▸ **Problem to work on**: Count the lines in the items below that contain the string "kern", treating uppercase and lowercase as different. Reply with the number only.

▸ **Provided records**:
┌──
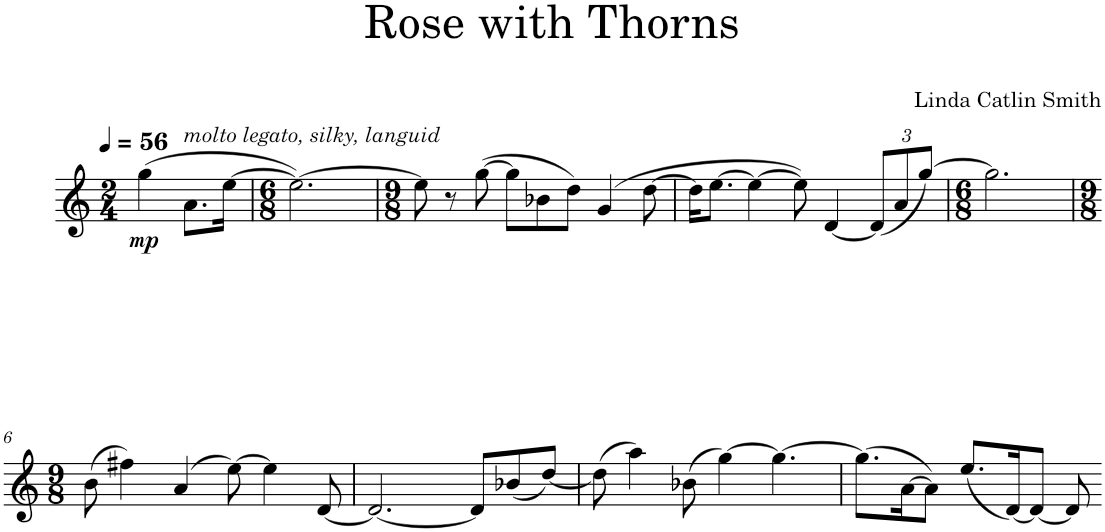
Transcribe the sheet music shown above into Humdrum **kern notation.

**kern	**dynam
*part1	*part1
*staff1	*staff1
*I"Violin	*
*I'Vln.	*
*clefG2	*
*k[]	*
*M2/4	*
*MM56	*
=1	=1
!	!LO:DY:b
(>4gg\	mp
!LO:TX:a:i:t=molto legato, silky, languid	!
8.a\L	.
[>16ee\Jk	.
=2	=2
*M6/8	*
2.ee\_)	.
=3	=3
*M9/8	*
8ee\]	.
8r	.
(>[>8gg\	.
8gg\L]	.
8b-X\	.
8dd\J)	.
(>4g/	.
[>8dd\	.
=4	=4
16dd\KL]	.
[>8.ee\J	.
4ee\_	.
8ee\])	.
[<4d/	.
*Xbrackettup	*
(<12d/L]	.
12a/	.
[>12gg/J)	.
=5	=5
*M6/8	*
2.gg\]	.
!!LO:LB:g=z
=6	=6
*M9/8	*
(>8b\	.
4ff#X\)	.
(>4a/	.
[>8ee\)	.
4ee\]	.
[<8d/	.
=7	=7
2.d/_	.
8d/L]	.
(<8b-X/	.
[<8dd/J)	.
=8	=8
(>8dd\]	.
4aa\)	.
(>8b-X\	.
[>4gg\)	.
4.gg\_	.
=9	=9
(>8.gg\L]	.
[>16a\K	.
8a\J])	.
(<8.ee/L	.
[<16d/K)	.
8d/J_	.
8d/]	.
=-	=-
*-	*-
└──
┌──
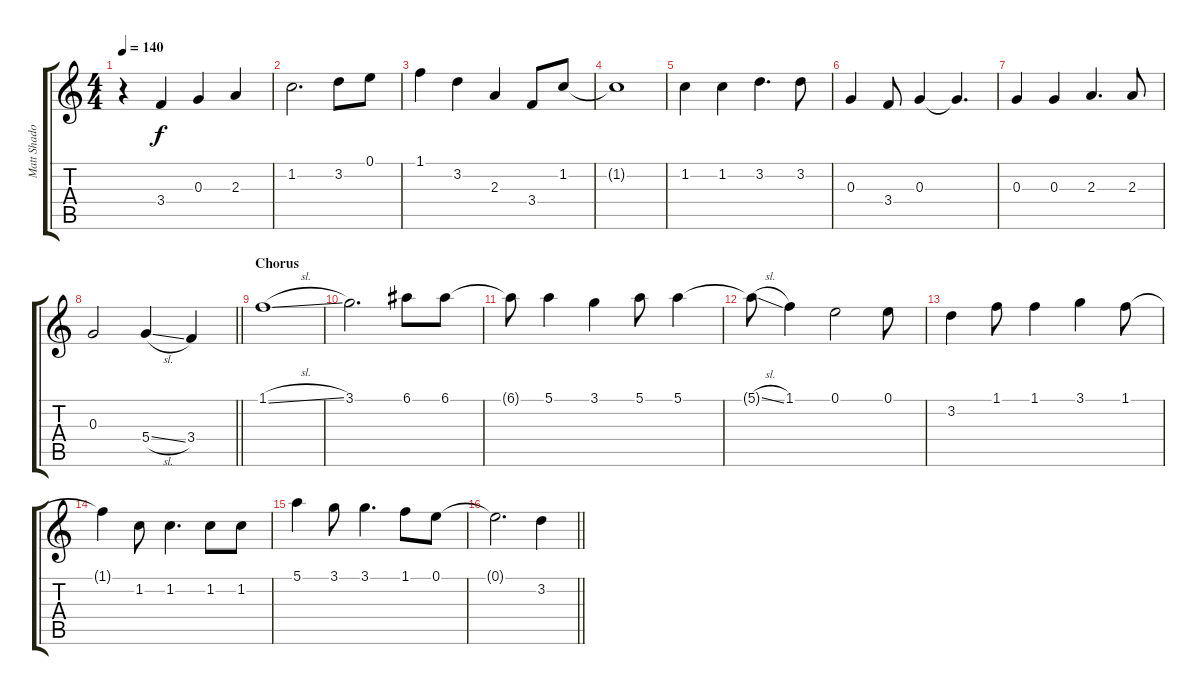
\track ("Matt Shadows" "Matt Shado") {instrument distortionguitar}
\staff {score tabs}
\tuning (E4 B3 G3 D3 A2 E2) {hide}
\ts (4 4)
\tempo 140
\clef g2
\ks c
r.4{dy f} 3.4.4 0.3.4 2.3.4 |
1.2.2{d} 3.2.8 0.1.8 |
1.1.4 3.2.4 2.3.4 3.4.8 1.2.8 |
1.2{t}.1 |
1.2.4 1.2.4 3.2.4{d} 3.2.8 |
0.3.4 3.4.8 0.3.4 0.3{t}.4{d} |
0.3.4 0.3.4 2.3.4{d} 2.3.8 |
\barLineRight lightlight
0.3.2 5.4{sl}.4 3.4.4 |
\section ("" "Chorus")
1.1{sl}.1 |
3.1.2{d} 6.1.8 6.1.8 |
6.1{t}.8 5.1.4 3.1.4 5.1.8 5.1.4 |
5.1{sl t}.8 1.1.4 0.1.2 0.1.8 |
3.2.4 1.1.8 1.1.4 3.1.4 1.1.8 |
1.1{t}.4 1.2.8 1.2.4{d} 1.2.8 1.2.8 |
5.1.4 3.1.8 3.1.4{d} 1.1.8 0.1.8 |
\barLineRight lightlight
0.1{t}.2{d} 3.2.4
└──
┌──
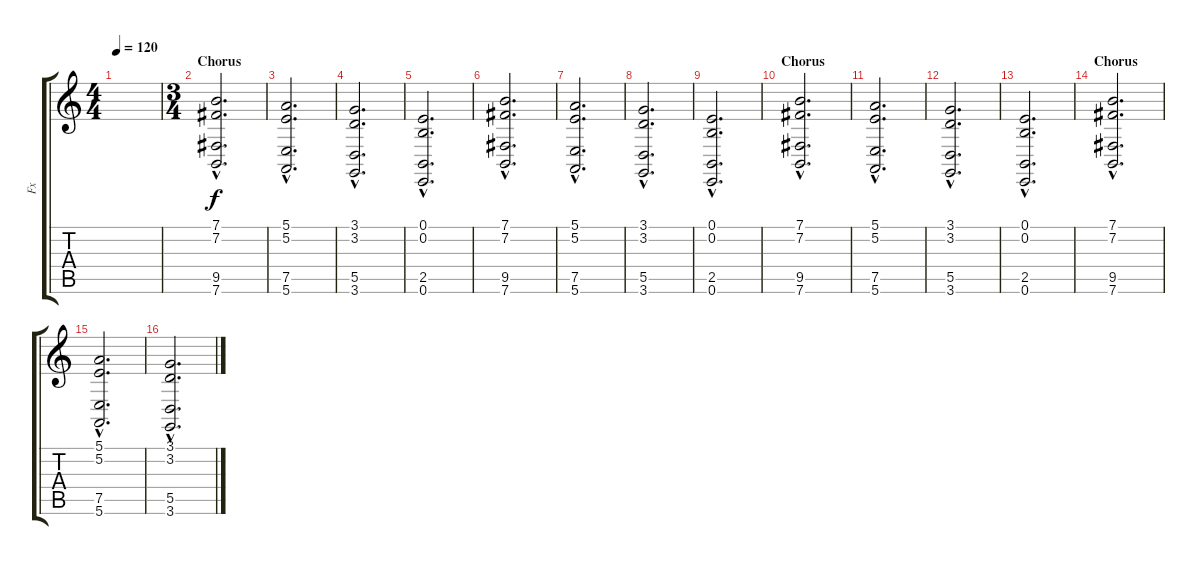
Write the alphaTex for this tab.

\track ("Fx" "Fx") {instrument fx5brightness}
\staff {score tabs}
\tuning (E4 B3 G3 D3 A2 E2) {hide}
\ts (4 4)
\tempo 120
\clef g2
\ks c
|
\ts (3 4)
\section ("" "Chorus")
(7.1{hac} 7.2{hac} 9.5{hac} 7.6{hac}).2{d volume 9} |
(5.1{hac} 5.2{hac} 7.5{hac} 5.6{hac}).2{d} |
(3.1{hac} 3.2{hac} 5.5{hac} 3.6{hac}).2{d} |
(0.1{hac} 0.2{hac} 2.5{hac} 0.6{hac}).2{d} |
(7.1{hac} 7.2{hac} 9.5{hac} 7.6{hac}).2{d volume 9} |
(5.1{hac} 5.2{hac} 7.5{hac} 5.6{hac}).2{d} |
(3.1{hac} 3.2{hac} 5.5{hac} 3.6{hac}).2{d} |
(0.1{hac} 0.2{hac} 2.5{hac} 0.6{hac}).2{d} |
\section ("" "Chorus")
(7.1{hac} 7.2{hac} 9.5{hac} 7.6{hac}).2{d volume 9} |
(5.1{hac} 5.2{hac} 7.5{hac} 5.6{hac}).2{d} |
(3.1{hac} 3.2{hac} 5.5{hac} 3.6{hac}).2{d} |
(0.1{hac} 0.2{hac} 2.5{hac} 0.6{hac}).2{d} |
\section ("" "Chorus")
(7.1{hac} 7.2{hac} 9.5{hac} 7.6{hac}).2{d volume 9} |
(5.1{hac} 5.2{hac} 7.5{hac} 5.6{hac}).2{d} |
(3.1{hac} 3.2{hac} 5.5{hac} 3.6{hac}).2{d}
└──
▸ **Answer to the task**: 2